Task to carry out
From the first line to the last, give the records again exactly and skip the pictures.

Data shown

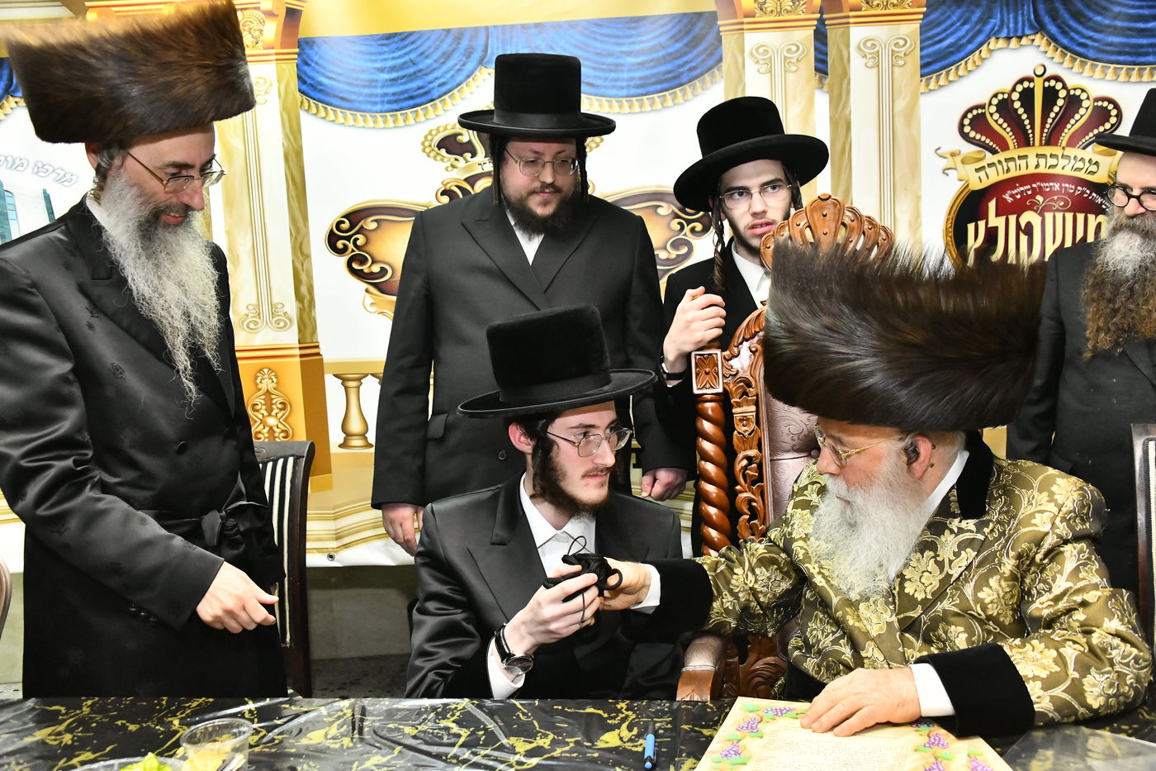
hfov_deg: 54.4
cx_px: 578
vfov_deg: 37.8
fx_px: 1124
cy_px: 386
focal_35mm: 35
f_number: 5.6
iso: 4000
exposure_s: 1/125
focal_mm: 35
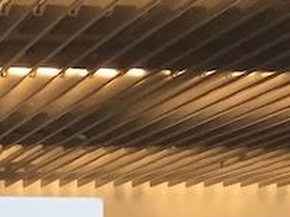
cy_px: 520
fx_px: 1222
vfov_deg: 9.1
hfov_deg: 12.3
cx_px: -252
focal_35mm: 146
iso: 50
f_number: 2.2
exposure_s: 1/30
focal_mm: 4.15
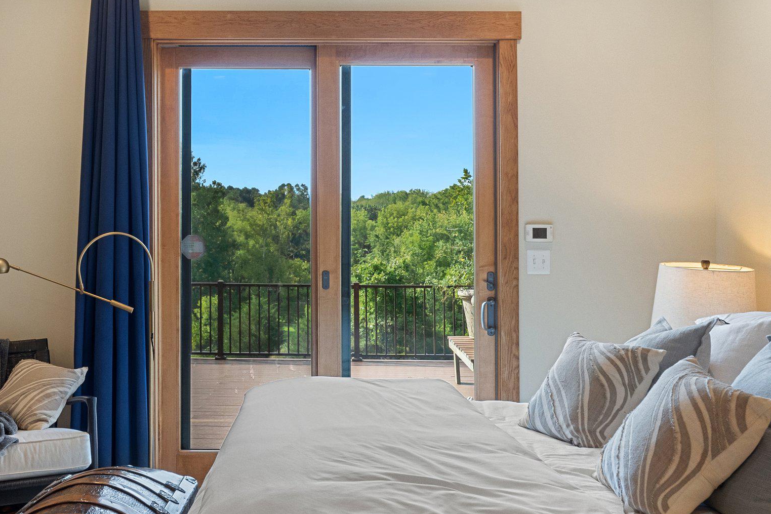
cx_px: 339
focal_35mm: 39
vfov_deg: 34.2
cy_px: 243
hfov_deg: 49.4
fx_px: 835
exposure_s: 1/20
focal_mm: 19.5
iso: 800
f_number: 8
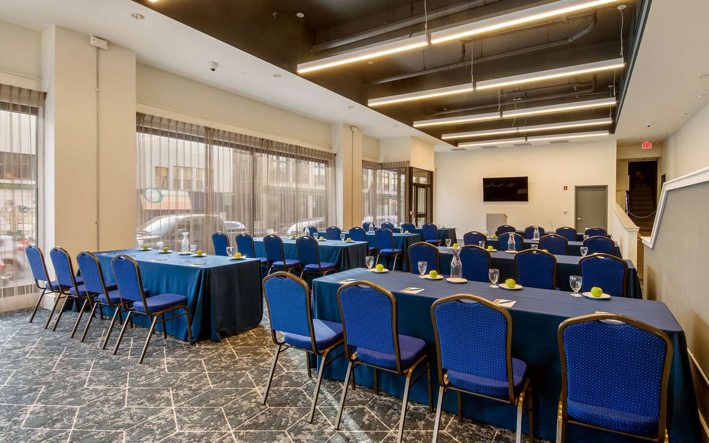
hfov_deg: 88.0
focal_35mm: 19
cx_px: 365
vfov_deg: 62.1
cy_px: 201
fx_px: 367
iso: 400
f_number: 11
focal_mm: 12
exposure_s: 1/6
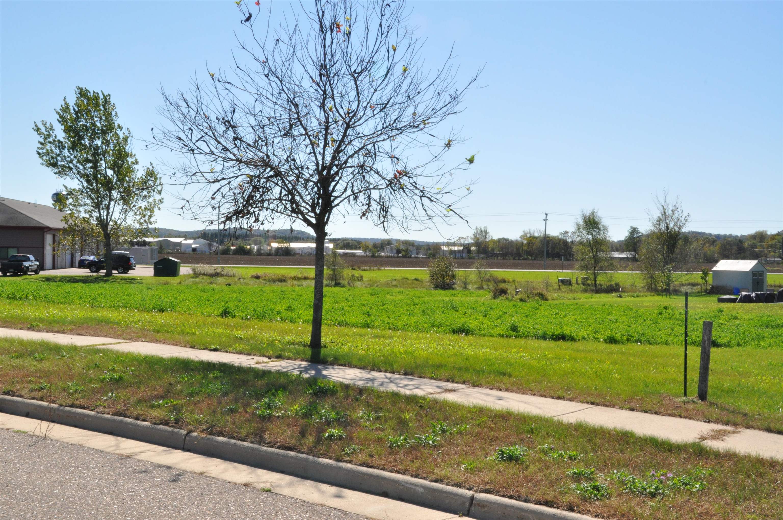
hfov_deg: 43.7
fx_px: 977
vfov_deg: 29.8
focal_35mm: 45
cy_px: 260
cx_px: 392
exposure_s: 1/200
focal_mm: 30
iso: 800
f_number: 25
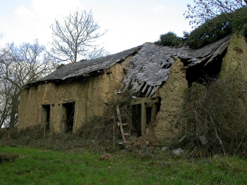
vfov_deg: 37.7
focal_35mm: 38
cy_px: 92
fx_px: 271
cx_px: 124
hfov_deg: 49.0
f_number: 5.3
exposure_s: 1/158
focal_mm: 7.85
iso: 100
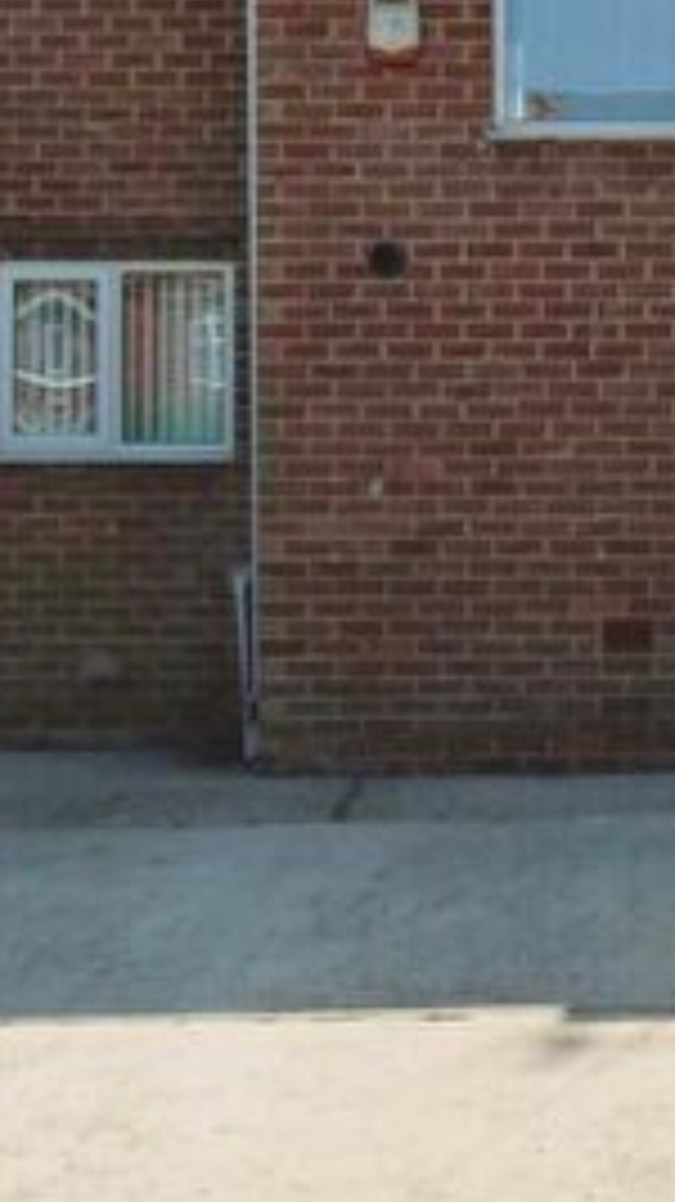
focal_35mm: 57
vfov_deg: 36.4
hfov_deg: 20.5
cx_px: 659
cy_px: 461
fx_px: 1815
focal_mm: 3.6
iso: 80
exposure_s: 1/800
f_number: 3.2
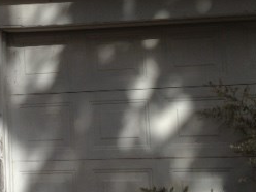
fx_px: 629
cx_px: 20
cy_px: 76
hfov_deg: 22.4
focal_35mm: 85
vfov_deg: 17.3
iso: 50
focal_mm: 4.12
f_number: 2.4
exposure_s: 1/3012
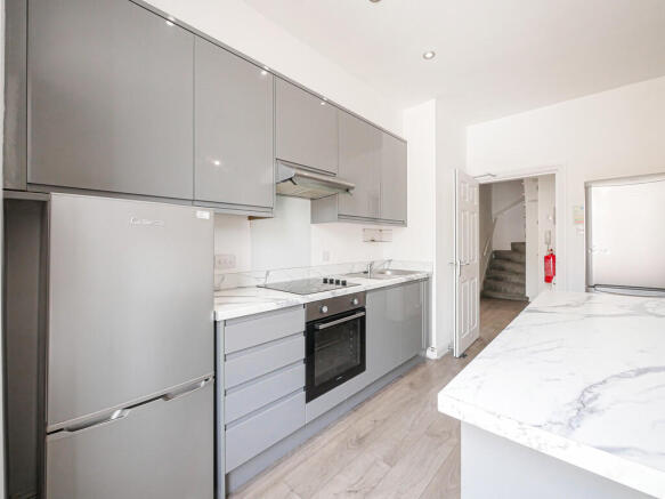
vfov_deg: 85.7
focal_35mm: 14
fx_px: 269
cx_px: 332
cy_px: 250
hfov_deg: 102.1
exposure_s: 1/60
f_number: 4
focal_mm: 7
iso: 640
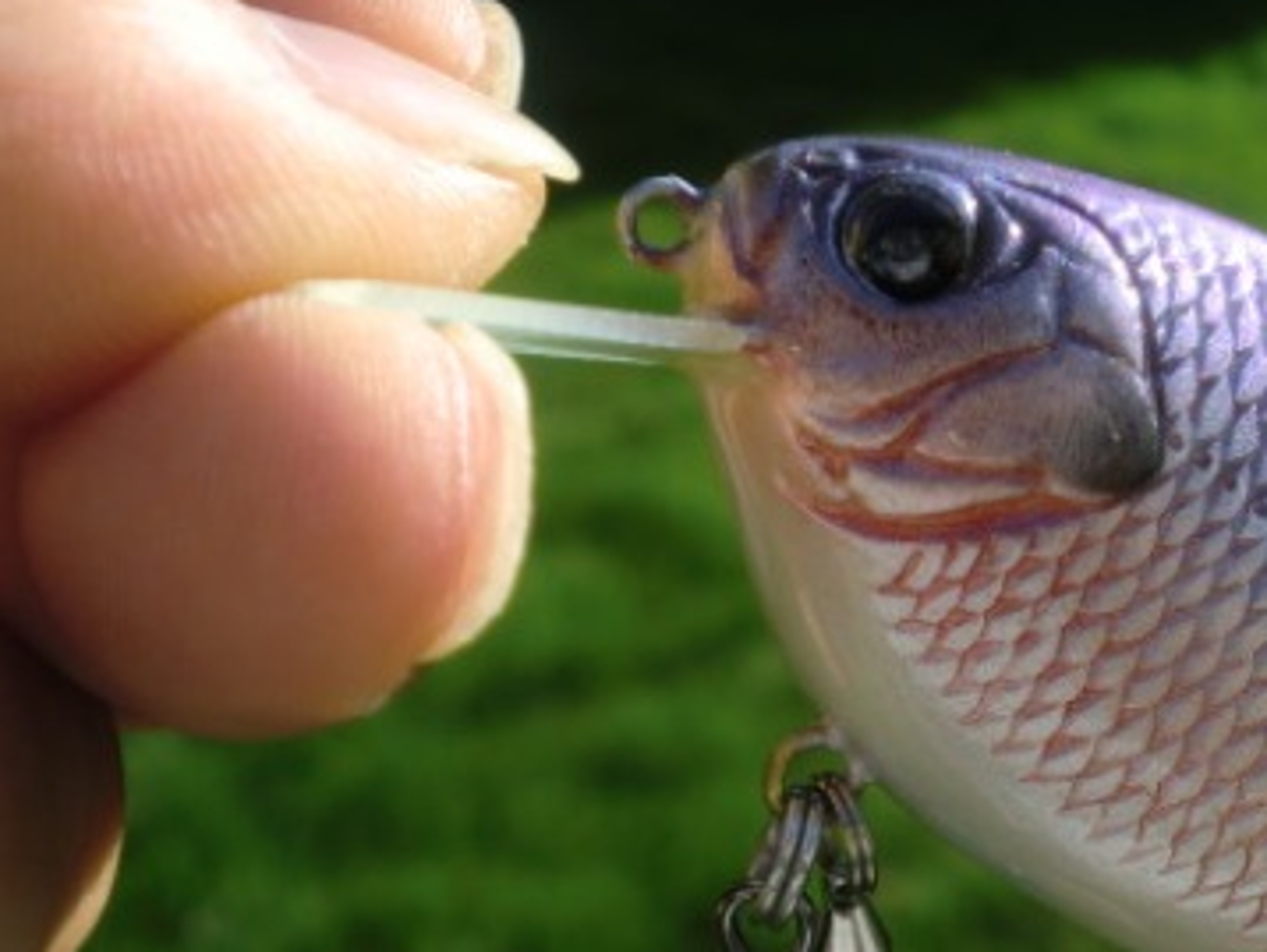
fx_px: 2454
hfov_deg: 28.6
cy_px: 704
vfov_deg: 21.8
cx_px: 940
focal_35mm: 67
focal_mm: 6.51
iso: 64
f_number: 3.1
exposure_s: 1/400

Result of this exercise
hfov_deg: 54.4
cx_px: 578
vfov_deg: 37.8
fx_px: 1124
cy_px: 386
focal_35mm: 35
f_number: 5.6
iso: 4000
exposure_s: 1/125
focal_mm: 35
cy_px: 520
fx_px: 1222
vfov_deg: 9.1
hfov_deg: 12.3
cx_px: -252
focal_35mm: 146
iso: 50
f_number: 2.2
exposure_s: 1/30
focal_mm: 4.15
cx_px: 339
focal_35mm: 39
vfov_deg: 34.2
cy_px: 243
hfov_deg: 49.4
fx_px: 835
exposure_s: 1/20
focal_mm: 19.5
iso: 800
f_number: 8
hfov_deg: 88.0
focal_35mm: 19
cx_px: 365
vfov_deg: 62.1
cy_px: 201
fx_px: 367
iso: 400
f_number: 11
focal_mm: 12
exposure_s: 1/6
hfov_deg: 43.7
fx_px: 977
vfov_deg: 29.8
focal_35mm: 45
cy_px: 260
cx_px: 392
exposure_s: 1/200
focal_mm: 30
iso: 800
f_number: 25
vfov_deg: 37.7
focal_35mm: 38
cy_px: 92
fx_px: 271
cx_px: 124
hfov_deg: 49.0
f_number: 5.3
exposure_s: 1/158
focal_mm: 7.85
iso: 100
focal_35mm: 57
vfov_deg: 36.4
hfov_deg: 20.5
cx_px: 659
cy_px: 461
fx_px: 1815
focal_mm: 3.6
iso: 80
exposure_s: 1/800
f_number: 3.2
fx_px: 629
cx_px: 20
cy_px: 76
hfov_deg: 22.4
focal_35mm: 85
vfov_deg: 17.3
iso: 50
focal_mm: 4.12
f_number: 2.4
exposure_s: 1/3012
vfov_deg: 85.7
focal_35mm: 14
fx_px: 269
cx_px: 332
cy_px: 250
hfov_deg: 102.1
exposure_s: 1/60
f_number: 4
focal_mm: 7
iso: 640
fx_px: 2454
hfov_deg: 28.6
cy_px: 704
vfov_deg: 21.8
cx_px: 940
focal_35mm: 67
focal_mm: 6.51
iso: 64
f_number: 3.1
exposure_s: 1/400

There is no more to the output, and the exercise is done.